▼

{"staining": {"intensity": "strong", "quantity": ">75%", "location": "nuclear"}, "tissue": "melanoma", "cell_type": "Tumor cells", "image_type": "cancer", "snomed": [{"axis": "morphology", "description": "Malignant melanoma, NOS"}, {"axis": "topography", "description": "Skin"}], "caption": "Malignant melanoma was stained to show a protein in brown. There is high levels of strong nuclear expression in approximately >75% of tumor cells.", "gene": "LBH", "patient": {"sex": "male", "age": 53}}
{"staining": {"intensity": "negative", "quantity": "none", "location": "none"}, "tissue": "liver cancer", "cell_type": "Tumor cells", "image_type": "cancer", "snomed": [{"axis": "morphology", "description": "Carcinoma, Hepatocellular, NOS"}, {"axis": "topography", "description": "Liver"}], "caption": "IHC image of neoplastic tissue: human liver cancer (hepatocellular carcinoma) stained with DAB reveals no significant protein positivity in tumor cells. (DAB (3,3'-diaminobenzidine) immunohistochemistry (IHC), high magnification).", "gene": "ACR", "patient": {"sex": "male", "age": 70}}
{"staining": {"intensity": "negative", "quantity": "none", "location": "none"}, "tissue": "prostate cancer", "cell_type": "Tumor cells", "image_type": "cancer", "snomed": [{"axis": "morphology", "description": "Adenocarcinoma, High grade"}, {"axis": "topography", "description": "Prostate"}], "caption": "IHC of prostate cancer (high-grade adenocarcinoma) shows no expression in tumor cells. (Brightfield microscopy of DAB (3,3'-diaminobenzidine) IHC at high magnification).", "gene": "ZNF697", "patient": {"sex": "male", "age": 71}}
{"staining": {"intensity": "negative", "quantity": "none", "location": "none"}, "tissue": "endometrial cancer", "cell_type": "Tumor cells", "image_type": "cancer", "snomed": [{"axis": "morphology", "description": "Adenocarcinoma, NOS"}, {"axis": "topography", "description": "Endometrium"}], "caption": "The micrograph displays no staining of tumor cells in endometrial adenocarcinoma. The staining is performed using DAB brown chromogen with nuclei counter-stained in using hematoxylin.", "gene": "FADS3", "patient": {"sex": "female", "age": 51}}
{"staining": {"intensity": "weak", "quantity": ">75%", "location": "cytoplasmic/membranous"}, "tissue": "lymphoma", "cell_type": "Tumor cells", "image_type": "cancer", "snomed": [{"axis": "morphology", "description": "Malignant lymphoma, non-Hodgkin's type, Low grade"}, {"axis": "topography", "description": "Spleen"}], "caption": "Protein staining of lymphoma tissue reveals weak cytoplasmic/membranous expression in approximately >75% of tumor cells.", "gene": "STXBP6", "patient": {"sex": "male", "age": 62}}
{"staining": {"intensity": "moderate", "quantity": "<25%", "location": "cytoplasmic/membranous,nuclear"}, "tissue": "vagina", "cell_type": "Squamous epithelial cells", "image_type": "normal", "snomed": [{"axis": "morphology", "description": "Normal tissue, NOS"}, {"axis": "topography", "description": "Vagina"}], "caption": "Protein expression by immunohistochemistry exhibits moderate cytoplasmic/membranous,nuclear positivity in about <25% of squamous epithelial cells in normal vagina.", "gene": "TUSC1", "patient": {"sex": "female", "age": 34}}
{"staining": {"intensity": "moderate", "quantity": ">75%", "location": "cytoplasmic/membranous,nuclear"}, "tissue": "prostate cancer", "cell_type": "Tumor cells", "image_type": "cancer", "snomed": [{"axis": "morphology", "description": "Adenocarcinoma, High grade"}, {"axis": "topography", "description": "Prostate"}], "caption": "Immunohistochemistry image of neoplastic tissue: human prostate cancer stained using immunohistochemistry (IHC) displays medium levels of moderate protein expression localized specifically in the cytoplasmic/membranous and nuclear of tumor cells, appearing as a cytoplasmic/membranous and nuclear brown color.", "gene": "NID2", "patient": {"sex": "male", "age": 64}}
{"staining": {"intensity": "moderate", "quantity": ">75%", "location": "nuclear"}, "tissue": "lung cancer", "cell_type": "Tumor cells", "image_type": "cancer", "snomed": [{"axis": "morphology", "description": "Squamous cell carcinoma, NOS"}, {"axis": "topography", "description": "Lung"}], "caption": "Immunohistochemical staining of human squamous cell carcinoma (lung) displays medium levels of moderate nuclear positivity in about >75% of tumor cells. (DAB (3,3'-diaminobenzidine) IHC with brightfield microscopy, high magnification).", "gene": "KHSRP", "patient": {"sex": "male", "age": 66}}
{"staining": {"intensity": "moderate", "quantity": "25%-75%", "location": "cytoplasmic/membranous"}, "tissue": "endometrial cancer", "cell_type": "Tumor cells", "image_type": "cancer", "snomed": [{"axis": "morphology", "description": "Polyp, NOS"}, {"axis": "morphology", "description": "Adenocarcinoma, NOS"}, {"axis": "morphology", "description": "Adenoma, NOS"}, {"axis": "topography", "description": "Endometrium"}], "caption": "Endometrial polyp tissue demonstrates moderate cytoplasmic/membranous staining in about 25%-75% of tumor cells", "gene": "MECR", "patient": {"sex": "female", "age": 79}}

▲

▶ _Exercise objective_: Would you write the records out again, word for word?

▶ _Expected output_:
{"staining": {"intensity": "strong", "quantity": ">75%", "location": "nuclear"}, "tissue": "melanoma", "cell_type": "Tumor cells", "image_type": "cancer", "snomed": [{"axis": "morphology", "description": "Malignant melanoma, NOS"}, {"axis": "topography", "description": "Skin"}], "caption": "Malignant melanoma was stained to show a protein in brown. There is high levels of strong nuclear expression in approximately >75% of tumor cells.", "gene": "LBH", "patient": {"sex": "male", "age": 53}}
{"staining": {"intensity": "negative", "quantity": "none", "location": "none"}, "tissue": "liver cancer", "cell_type": "Tumor cells", "image_type": "cancer", "snomed": [{"axis": "morphology", "description": "Carcinoma, Hepatocellular, NOS"}, {"axis": "topography", "description": "Liver"}], "caption": "IHC image of neoplastic tissue: human liver cancer (hepatocellular carcinoma) stained with DAB reveals no significant protein positivity in tumor cells. (DAB (3,3'-diaminobenzidine) immunohistochemistry (IHC), high magnification).", "gene": "ACR", "patient": {"sex": "male", "age": 70}}
{"staining": {"intensity": "negative", "quantity": "none", "location": "none"}, "tissue": "prostate cancer", "cell_type": "Tumor cells", "image_type": "cancer", "snomed": [{"axis": "morphology", "description": "Adenocarcinoma, High grade"}, {"axis": "topography", "description": "Prostate"}], "caption": "IHC of prostate cancer (high-grade adenocarcinoma) shows no expression in tumor cells. (Brightfield microscopy of DAB (3,3'-diaminobenzidine) IHC at high magnification).", "gene": "ZNF697", "patient": {"sex": "male", "age": 71}}
{"staining": {"intensity": "negative", "quantity": "none", "location": "none"}, "tissue": "endometrial cancer", "cell_type": "Tumor cells", "image_type": "cancer", "snomed": [{"axis": "morphology", "description": "Adenocarcinoma, NOS"}, {"axis": "topography", "description": "Endometrium"}], "caption": "The micrograph displays no staining of tumor cells in endometrial adenocarcinoma. The staining is performed using DAB brown chromogen with nuclei counter-stained in using hematoxylin.", "gene": "FADS3", "patient": {"sex": "female", "age": 51}}
{"staining": {"intensity": "weak", "quantity": ">75%", "location": "cytoplasmic/membranous"}, "tissue": "lymphoma", "cell_type": "Tumor cells", "image_type": "cancer", "snomed": [{"axis": "morphology", "description": "Malignant lymphoma, non-Hodgkin's type, Low grade"}, {"axis": "topography", "description": "Spleen"}], "caption": "Protein staining of lymphoma tissue reveals weak cytoplasmic/membranous expression in approximately >75% of tumor cells.", "gene": "STXBP6", "patient": {"sex": "male", "age": 62}}
{"staining": {"intensity": "moderate", "quantity": "<25%", "location": "cytoplasmic/membranous,nuclear"}, "tissue": "vagina", "cell_type": "Squamous epithelial cells", "image_type": "normal", "snomed": [{"axis": "morphology", "description": "Normal tissue, NOS"}, {"axis": "topography", "description": "Vagina"}], "caption": "Protein expression by immunohistochemistry exhibits moderate cytoplasmic/membranous,nuclear positivity in about <25% of squamous epithelial cells in normal vagina.", "gene": "TUSC1", "patient": {"sex": "female", "age": 34}}
{"staining": {"intensity": "moderate", "quantity": ">75%", "location": "cytoplasmic/membranous,nuclear"}, "tissue": "prostate cancer", "cell_type": "Tumor cells", "image_type": "cancer", "snomed": [{"axis": "morphology", "description": "Adenocarcinoma, High grade"}, {"axis": "topography", "description": "Prostate"}], "caption": "Immunohistochemistry image of neoplastic tissue: human prostate cancer stained using immunohistochemistry (IHC) displays medium levels of moderate protein expression localized specifically in the cytoplasmic/membranous and nuclear of tumor cells, appearing as a cytoplasmic/membranous and nuclear brown color.", "gene": "NID2", "patient": {"sex": "male", "age": 64}}
{"staining": {"intensity": "moderate", "quantity": ">75%", "location": "nuclear"}, "tissue": "lung cancer", "cell_type": "Tumor cells", "image_type": "cancer", "snomed": [{"axis": "morphology", "description": "Squamous cell carcinoma, NOS"}, {"axis": "topography", "description": "Lung"}], "caption": "Immunohistochemical staining of human squamous cell carcinoma (lung) displays medium levels of moderate nuclear positivity in about >75% of tumor cells. (DAB (3,3'-diaminobenzidine) IHC with brightfield microscopy, high magnification).", "gene": "KHSRP", "patient": {"sex": "male", "age": 66}}
{"staining": {"intensity": "moderate", "quantity": "25%-75%", "location": "cytoplasmic/membranous"}, "tissue": "endometrial cancer", "cell_type": "Tumor cells", "image_type": "cancer", "snomed": [{"axis": "morphology", "description": "Polyp, NOS"}, {"axis": "morphology", "description": "Adenocarcinoma, NOS"}, {"axis": "morphology", "description": "Adenoma, NOS"}, {"axis": "topography", "description": "Endometrium"}], "caption": "Endometrial polyp tissue demonstrates moderate cytoplasmic/membranous staining in about 25%-75% of tumor cells", "gene": "MECR", "patient": {"sex": "female", "age": 79}}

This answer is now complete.